Artex wil zo zorgen voor „democratisering” van het investeren in kunst, zegt bestuursvoorzitter Yassir Benjelloun-Touimi in een telefoongesprek. „Je moet miljardair zijn om jezelf een kunstwerk van deze waarde te kunnen veroorloven. Met een prijs van 100 dollar per aandeel kunnen zoveel mogelijk mensen instappen.”
De miljoenenhandel in kunstwerken is traditioneel het domein van grote veilinghuizen als Christie’s en Sotheby’s, en van internationale topgaleries als Gagosian, David Zwirner en Pace. Vorige week nog bracht het schilderij Dame mit Fächer (‘Dame met waaier’) van Gustav Klimt bij Sotheby’s in Londen omgerekend 86 miljoen euro op, het hoogste bedrag ooit voor een kunstwerk dat in Europa geveild werd. Een anonieme bieder uit Hongkong is de nieuwe eigenaar.
Pensioenfondsen
Vooral de meest gewilde kunstenaars – denk aan Picasso, Basquiat, Warhol of Monet – zijn de afgelopen twintig jaar in een hoog tempo duurder geworden. De veilingopbrengsten van de honderd meest gewilde kunstenaars (bijgehouden in de Artprice100-index) stegen sinds 2000 met gemiddeld 8,9 procent per jaar, veel sneller dan de aandelenkoersen.

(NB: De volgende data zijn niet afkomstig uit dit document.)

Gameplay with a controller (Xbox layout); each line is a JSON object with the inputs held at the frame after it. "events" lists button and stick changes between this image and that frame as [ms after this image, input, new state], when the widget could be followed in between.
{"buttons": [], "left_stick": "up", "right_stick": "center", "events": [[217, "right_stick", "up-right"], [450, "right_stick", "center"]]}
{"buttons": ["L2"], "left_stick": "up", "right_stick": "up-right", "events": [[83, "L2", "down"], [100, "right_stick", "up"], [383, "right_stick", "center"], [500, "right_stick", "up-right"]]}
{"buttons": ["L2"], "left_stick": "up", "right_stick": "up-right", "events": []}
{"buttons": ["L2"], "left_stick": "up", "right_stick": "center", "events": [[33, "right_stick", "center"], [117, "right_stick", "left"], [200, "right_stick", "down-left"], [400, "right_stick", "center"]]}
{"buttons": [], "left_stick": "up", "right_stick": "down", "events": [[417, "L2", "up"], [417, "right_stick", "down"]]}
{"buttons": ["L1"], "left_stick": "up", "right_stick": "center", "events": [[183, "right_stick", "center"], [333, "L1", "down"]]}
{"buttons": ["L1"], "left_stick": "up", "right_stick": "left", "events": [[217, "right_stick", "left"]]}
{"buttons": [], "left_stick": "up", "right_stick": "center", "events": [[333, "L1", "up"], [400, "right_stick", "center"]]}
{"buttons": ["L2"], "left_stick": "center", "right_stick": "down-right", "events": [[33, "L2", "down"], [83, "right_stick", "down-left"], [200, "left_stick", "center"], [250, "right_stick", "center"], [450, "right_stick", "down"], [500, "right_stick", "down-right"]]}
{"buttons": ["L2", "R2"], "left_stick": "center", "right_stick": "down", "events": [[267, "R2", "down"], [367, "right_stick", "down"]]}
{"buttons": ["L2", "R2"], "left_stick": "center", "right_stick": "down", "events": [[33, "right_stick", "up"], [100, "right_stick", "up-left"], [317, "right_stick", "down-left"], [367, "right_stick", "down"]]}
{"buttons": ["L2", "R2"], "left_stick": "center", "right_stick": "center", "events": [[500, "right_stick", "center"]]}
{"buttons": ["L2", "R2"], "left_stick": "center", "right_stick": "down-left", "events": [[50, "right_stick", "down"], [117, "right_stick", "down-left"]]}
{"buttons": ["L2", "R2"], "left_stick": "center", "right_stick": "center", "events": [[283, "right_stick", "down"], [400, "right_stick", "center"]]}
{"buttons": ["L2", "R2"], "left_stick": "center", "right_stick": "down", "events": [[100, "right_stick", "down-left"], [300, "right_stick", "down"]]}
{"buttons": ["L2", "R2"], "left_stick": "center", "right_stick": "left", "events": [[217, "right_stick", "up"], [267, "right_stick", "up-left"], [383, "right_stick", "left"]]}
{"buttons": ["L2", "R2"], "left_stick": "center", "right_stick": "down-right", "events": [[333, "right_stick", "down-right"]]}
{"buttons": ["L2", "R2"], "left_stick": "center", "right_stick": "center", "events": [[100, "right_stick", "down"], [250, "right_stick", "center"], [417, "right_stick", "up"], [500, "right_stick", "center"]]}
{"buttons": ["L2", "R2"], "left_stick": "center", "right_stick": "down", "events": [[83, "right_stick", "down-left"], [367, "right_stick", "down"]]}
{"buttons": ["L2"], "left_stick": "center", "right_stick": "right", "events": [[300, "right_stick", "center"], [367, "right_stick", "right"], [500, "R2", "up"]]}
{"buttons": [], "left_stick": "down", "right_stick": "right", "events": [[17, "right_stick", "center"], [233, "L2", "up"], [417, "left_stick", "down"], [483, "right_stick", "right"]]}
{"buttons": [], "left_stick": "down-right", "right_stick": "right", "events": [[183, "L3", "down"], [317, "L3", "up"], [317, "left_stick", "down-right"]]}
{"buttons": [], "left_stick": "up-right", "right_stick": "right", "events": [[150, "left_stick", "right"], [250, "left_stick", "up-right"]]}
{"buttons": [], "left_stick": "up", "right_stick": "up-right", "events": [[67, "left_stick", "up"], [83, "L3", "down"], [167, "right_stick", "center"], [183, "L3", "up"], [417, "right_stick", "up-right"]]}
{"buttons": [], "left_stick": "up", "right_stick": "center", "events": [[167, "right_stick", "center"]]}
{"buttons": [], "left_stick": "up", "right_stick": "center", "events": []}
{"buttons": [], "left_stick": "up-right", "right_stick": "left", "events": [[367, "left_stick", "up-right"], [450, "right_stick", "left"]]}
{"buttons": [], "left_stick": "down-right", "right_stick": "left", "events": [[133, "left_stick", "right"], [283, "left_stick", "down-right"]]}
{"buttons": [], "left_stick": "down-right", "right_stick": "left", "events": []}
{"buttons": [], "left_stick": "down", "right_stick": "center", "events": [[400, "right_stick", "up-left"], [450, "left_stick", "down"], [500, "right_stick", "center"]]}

Niet alleen voor rijke particulieren is kunst de afgelopen decennia een investeringsvehikel geworden. Het pensioenfonds van British Rail kocht al in de jaren zeventig een collectie schilderijen als waardevaste investering. Vervolgens ontstonden fondsen, zoals het Zwitserse Anthea Art Investments, die een portfolio van kunstwerken bezitten en beheren voor een „sophisticated, high-profile clientele”. „Daar leg je normaal gesproken een half miljoen of meer in, en dat zet je voor een jaar of tien vast”, zegt Benjelloun-Touimi. „Eerder uitstappen kan niet.”
Recenter ontstonden ook fondsen voor een bredere groep klanten. Het bekendst is het in 2017 opgerichte Amerikaanse bedrijf Masterworks, dat al 278 werken aankocht en voor 787 miljoen dollar aan beeldende kunst bezit. Financieel gewin staat er expliciet voorop. Een niet nader beschreven werk van de Franse abstracte schilder Pierre Soulages is het afgelopen jaar 13,9 procent in waarde gestegen, meldt de website prominent, een Banksy zit op 32 procent.
Masterworks hanteert een minimum inleg van 15.000 dollar, maar klanten kunnen hun investering ook opknippen in kleinere aandelen en die onderling (dus niet op een beurs) verhandelen. Of kopers zich aandienen, is onzeker, waarschuwt Masterworks op zijn website: „Het is mogelijk dat er geen actieve handel ontstaat.”
Masterworks kocht 278 werken aan. Financieel gewin staat er voorop
Voor Artex, dat gevestigd is in Liechtenstein, is de snelle, openbare handel in kunstaandelen juist de kern van het bedrijf. Artex is, in tegenstelling tot investeringsfondsen, geen eigenaar van de schilderijen die het zal verhandelen – het faciliteert alleen de markt. „Je kunt elke seconde handelen”, zegt directeur Benjelloun-Touimi.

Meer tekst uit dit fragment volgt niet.